Фраппе услышала. Клубком кувыркнулась через порог, встала в полный рост — готский прикид, полосатая челка, смоки, ленты Марты так и остались на шее. Пока Мирон молча хватал ртом воздух, она выдернула из подставки кухонный топорик и в два движения его освободила. Быстро тронула губами губы, пробормотала «пришел, себе взял». Затем обхватила его левую ладонь и почти невесомо, без боли провела по ней остро отточенной сталью. Мирон коснулся набухшего пореза и создал, не задумываясь.

— Что ты с ним сделаешь? — нежно спросила Фраппе.

— Смотря что он сделал с ними.

— Хочешь, я пойду первой?

— Хочу, — признался Мирон. — Этого можешь больше не бояться, он не нападет.

Фраппе ему подмигнула.

— Я знаю. Ты идеален и никогда не ошибаешься.

Да уж, само совершенство. Если бы можно было, сбежал бы прямо сейчас, чтобы уже не вернуться. А вместо этого тащился за енотихой-оборотцем, еле ноги переставляя, и знал, точно знал, что не сможет посмотреть. Лучше выцарапать себе глаза, чем увидеть их лежащими там. Из-за него. В ушах появился и нарастал пронзительный писк. Когда Фраппе застучала каблуками по паркету зала, писк достиг максимальной высоты и помешал расслышать ее слова.

— Живые! — кричала Фраппе. — Мира, живые!

Алиса выбралась из шалаша и повисла у него на шее первой. Марта, высунув голову, смотрела на лежащего на полу человека.

— Он нас не заметил, — твердила Алиса, — мы сидели внутри, как невидимки, он несколько раз глянул прямо на меня и дальше пошел. Потом лег — и вот. Что с ним такое?

— Смотрит в своей голове кино о смерти сестры, — зло сказал Мирон. — Все то, что он и так уже представлял, но сейчас оно выглядит красивее и ярче.

В глазах человека, не вытекая, стояли слезы. Фраппе склонилась над ним и коснулась пальцами шеи.

— Мира. Он умер…

— Идем, — заторопила Алиса Марту, — побудем внизу.

Когда они вышли, Фраппе закрыла лежащему человеку глаза и вытерла о штанину влажную ладонь.

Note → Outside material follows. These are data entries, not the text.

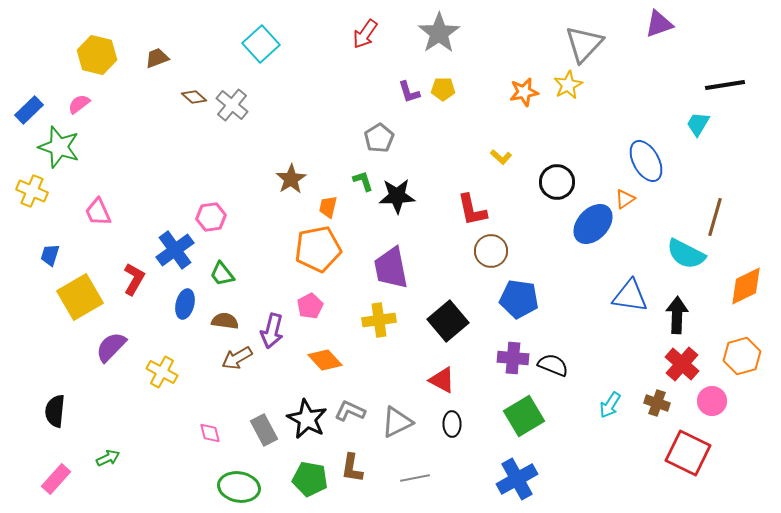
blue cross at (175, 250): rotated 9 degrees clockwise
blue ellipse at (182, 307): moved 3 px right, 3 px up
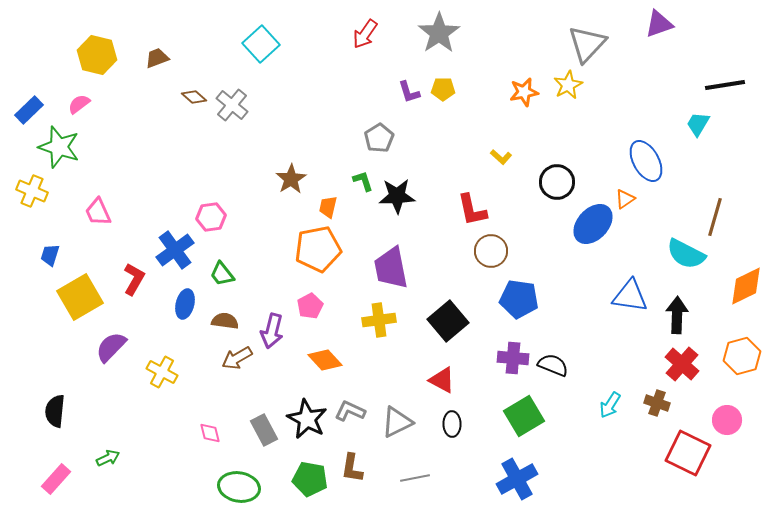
gray triangle at (584, 44): moved 3 px right
pink circle at (712, 401): moved 15 px right, 19 px down
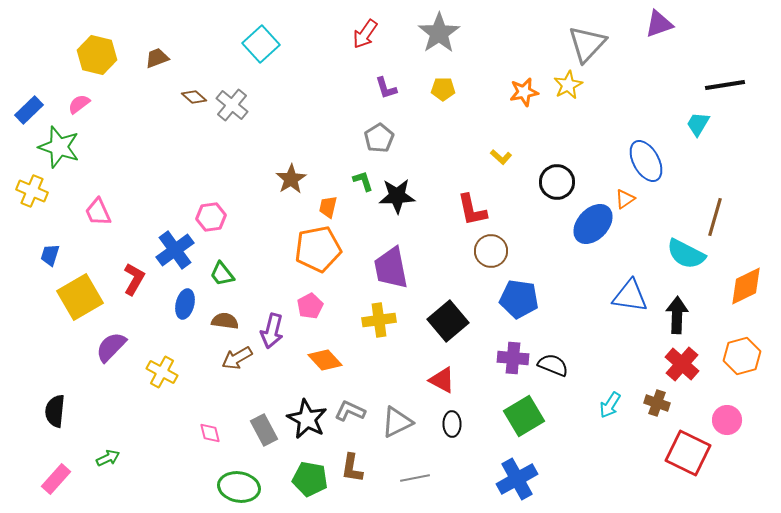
purple L-shape at (409, 92): moved 23 px left, 4 px up
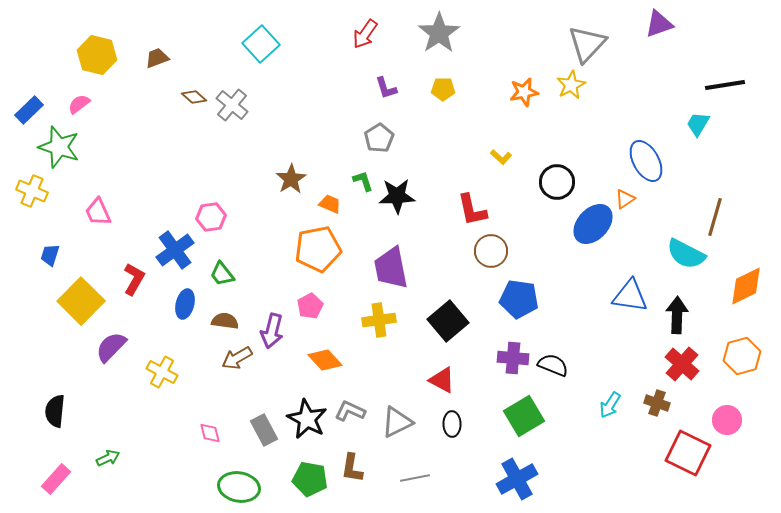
yellow star at (568, 85): moved 3 px right
orange trapezoid at (328, 207): moved 2 px right, 3 px up; rotated 100 degrees clockwise
yellow square at (80, 297): moved 1 px right, 4 px down; rotated 15 degrees counterclockwise
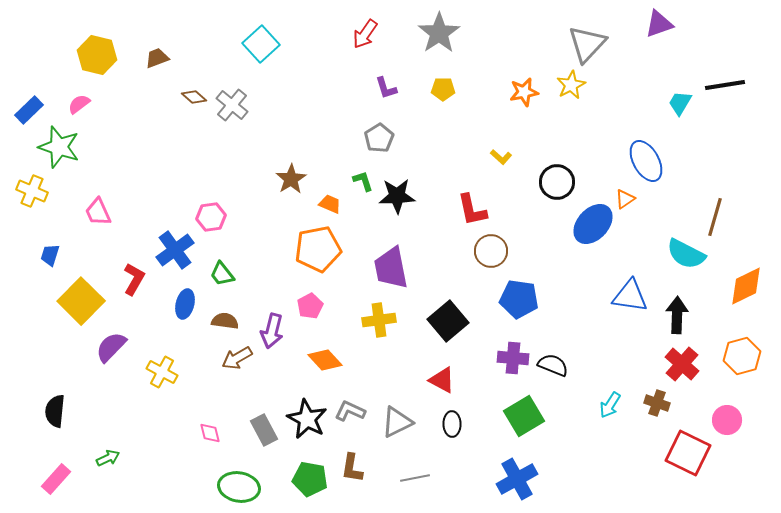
cyan trapezoid at (698, 124): moved 18 px left, 21 px up
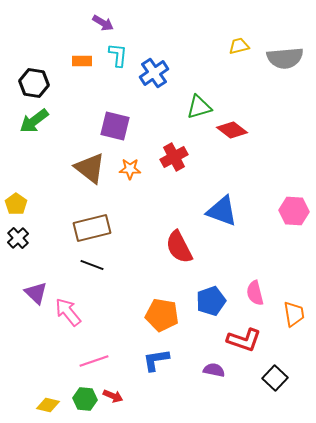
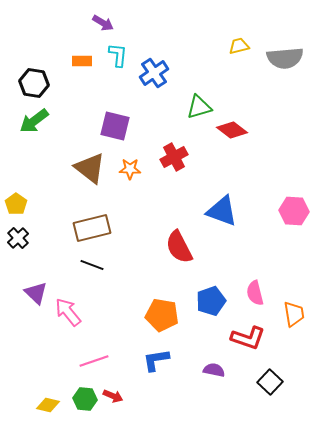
red L-shape: moved 4 px right, 2 px up
black square: moved 5 px left, 4 px down
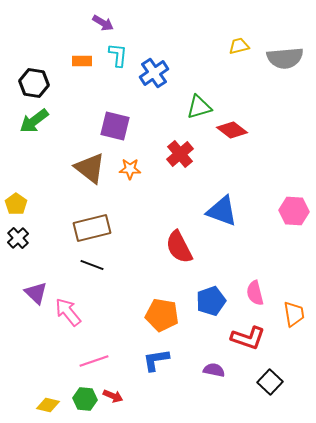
red cross: moved 6 px right, 3 px up; rotated 12 degrees counterclockwise
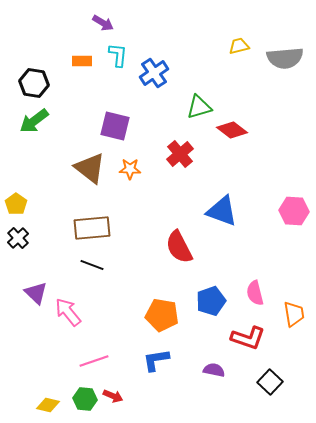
brown rectangle: rotated 9 degrees clockwise
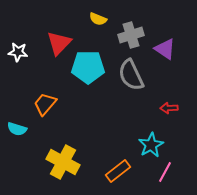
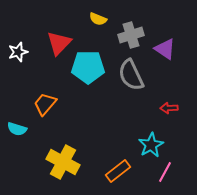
white star: rotated 24 degrees counterclockwise
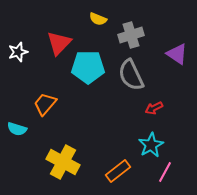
purple triangle: moved 12 px right, 5 px down
red arrow: moved 15 px left; rotated 24 degrees counterclockwise
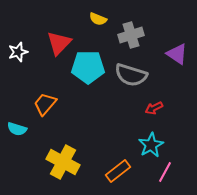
gray semicircle: rotated 48 degrees counterclockwise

— Позвони Этери. Ноа бы позвонил.

— Он убивал людей?

— Нет, — растерялась Фраппе. — Но он спрашивал у нее, когда не знал, как поступить.

Она протягивала его телефон. Когда только успела прихватить?

Этери ответила сонно, но сразу.

— У меня в доме труп, — сказал Мирон, слыша свой голос не изнутри, а будто извне — это кто-то другой, не он говорил.

— Боже, Мира! Минут через пятнадцать будем.

Он сел на паркет возле тела, Фраппе сделала то же самое с другой стороны.

— Я его убил.

Было слышно, как по Машкова, разбрызгивая лужи, проезжает машина. Люди в доме, к которому было пристроено «яйцо», должно быть, спали и не знали, рядом с чем они спят.

— Ты скучаешь по Ноа?

Фраппе не ответила — только марионеточно закачала головой, и ее мягкие, похожие на шерсть волосы колыхались в такт.

— Я тоже. Все бы отдал, чтобы его вернуть. Он бы как-нибудь получше решил.

— Или сидел бы на твоем месте и ждал Этери. Ты не знаешь. Все, что ты делаешь, — хорошо и правильно. Ты беспокоишься о других… И забываешь о себе. Сколько ты уже не высыпаешься?

— Похоже, Ноа зашил в тебя то, что хотел бы услышать от мамы.

— Ноа не знал свою маму. Но его нашла Жура. Она пыталась заполнить пустоту. Ноа никогда никого не любил. Он говорил, что чувствует боль, когда к нему прикасаются, но я не знаю, когда это случилось с ним в первый раз. Должно быть, еще до встречи с Журой.

Ангелы на потолке стали алыми, затем синими и снова алыми.

— Я открою.

— Чувак, по-дурацки вышло, — шепнул Мирон. Внизу загрохотали голоса, только зал под крышей все еще тонул в темноте, вспыхивали и гасли лампочки гирлянд, которыми Марта украсила шалаш. — Я точно не хотел. Блин, я не хотел.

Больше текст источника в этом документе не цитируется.